→ **STORED DATA**
********************
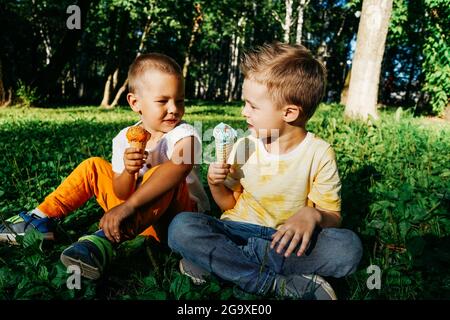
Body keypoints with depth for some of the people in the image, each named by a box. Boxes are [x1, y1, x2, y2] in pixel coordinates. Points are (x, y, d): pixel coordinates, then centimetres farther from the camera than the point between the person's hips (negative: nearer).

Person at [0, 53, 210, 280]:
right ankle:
********************
→ **PROBLEM DETAILS**
Leaving the pictures out, output each line of the listing exactly.

→ **RESULT OF THIS EXERCISE**
Body keypoints with depth for some of the people in the image, each named by a box. Boxes are [x1, y1, x2, y2] in pixel coordinates. Points are (x, y, d): pixel coordinates, then centimetres farther from the camera than the point between the person's hips (negative: nearer).

Person at [0, 53, 210, 280]:
right ankle:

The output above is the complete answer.